DOCUMENT SECTION:
┄┄┄┄┄┄

The thing that I'm confused about is the encoding of non-trivial expressions. The equality operator, for instance, is encoded as a CBOR array with the first two elements being 3 and 2 respectively. E.g., if we wanted to encode the expression:

True == False

it would be:

[3, 2, true, false]

Is there a way to represent this transformation using go-codec?

More concretely, if I had this type:

type BoolEqual struct {
  left bool
  right bool
}

Could I alter it to decode/encode appropriately?

ugorji commented 5 years ago

If your type implements codec.Selfer, that should be sufficient.

See https://godoc.org/github.com/ugorji/go/codec#Selfer

Give it a shot and let me know how it works for you.

joneshf commented 5 years ago

Sorry, I'm having a little trouble making it work. For simplicity sake, let's look at just False and True:

type Bool struct {
    Value bool
}

I've got an interface for expressions:

type Expression interface {
    alphaNormalize() Expression
    betaNormalize() Expression
}

Is the right way to deal with this by adding the Selfer interface to the Expression interface? Like:

type Expression interface {
    alphaNormalize() Expression
    betaNormalize() Expression

    codec.Selfer
}

I've tried this, and I attempt to use it like:

var expression Expression
codec.NewDecoderBytes(in, handle).MustDecode(&expression)

I end up with an error like:

panic: interface conversion: dhall.Expression is not codec.Selfer: missing method CodecDecodeSelf

What did I mess up?

ugorji commented 5 years ago

This feels like the most complicated example to use, to illustrate something simple. I'm not even sure how to process the example. So let me just try to write out what the solution should look like.

It's more like this:

type BoolEqual struct {
  left bool
  right bool
}

func (s *BoolEqual) CodecEncodeSelf(e *Encoder) { 
  x := []interface{}{3, 2, true, false}
  e.MustEncode(x)
}

func (s *testSelferRecur) CodecDecodeSelf(d *Decoder) { 
  var x = []interface{}{3, 2, false, false}
  d.MustDecode(&x)
  s.left, s.right = x[2].(bool), x[3].(bool)
}

Something like this. i.e. your type should implement the codec.Selfer interface, and during encoding and decoding, if that type is passed, we will delegate to the implementation you define, instead of using our own heuristics to decode it.

joneshf commented 5 years ago

The example is non-trivial because the language is non-trivial. Expressions in Dhall are more than just boolean equality and I'm trying to extrapolate what to do from the simplified example. I can follow the suggestion when there's a single node in the AST:

type BoolEqual struct {
  left bool
  right bool
}

So the suggestion works for the simplified example, and I thank you for that. However even with just boolean equality, the AST needs to also be non-trivial (as you can say True == False == True in Dhall, and that cannot be represented with BoolEqual above). That's the part where I'm stuck, going from the simplified example to the real world.

┄┄┄┄┄┄

EXTRACTED RECORDS:
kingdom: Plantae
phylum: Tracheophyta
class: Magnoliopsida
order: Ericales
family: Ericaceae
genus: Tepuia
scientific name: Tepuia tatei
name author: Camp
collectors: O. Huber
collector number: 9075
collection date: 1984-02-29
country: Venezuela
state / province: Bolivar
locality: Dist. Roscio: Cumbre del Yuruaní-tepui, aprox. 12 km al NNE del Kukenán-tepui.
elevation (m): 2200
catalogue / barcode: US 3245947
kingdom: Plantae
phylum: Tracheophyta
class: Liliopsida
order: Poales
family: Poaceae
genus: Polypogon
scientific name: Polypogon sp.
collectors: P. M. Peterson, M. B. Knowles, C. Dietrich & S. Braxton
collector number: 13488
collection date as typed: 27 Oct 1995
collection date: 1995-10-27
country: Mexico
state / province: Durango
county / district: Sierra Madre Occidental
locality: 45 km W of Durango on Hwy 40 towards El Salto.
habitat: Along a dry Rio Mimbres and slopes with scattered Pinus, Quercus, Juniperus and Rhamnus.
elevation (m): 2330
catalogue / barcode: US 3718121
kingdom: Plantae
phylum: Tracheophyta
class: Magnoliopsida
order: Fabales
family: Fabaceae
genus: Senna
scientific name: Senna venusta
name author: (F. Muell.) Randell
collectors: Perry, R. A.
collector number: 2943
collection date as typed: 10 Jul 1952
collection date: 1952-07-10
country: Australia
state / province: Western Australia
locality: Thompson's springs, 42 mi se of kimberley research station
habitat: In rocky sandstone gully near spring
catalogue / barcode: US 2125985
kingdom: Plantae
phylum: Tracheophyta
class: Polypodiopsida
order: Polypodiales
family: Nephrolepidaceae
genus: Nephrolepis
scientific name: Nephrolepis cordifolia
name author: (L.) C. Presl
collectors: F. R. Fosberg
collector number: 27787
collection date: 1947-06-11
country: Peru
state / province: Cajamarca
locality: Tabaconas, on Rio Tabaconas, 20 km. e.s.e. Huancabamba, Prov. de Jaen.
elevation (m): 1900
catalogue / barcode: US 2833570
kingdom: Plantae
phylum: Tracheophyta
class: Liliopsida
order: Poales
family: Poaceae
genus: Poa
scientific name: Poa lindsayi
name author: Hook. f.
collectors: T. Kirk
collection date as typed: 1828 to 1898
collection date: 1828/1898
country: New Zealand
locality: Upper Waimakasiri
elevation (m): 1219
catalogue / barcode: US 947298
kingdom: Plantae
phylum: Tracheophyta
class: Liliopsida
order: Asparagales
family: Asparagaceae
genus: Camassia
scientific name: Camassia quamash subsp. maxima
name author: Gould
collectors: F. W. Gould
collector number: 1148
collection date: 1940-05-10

┄┄┄┄┄┄

EXERCISE REQUIREMENTS:
a - Duplicate the stretch from "var expression Expression" through "did I mess up?" in the go-codec discussion.
b - Finish out the next part of the go-codec discussion, picking up after its final sentence.

YOUR RESPONSES:
a -
var expression Expression
codec.NewDecoderBytes(in, handle).MustDecode(&expression)

I end up with an error like:

panic: interface conversion: dhall.Expression is not codec.Selfer: missing method CodecDecodeSelf

What did I mess up?

b -
This is the code I'm working with:

type Expression interface {
  alphaNormalize() Expression
}

type BoolValue struct {
  value bool
}

func (b *BoolValue) alphaNormalize() Expression { return b }

type BoolEqual struct {
  left Expression
  right Expression
}

func (b *BoolEqual) alphaNormalize() Expression { return b }

Is there a way to extend this version of the code to use your Selfer suggestion? If not, is there another way to use this package to make a codec that can? It's fine if this package cannot support this sort of thing.

joneshf commented 5 years ago

your type should implement the codec.Selfer interface, and during encoding and decoding, if that type is passed, we will delegate to the implementation you define, instead of using our own heuristics to decode it.

Sorry, this is the issue. There is no one single type to pass at the start of decoding. We get some bytes in over the wire and only once we start decoding can we know what type it's supposed to be. Does this package support this behavior automatically? Or, do you have to manually write that code? I'm fine with either answer, but I don't know what the answer is.

ugorji commented 5 years ago

You need to use a io.Reader that allows you to peek at some bytes, so you can peek, and then determine what to decode into.

joneshf commented 5 years ago

That's effectively what I'm doing now. Looks like this package doesn't support what I was hoping for. Thanks for the suggestions!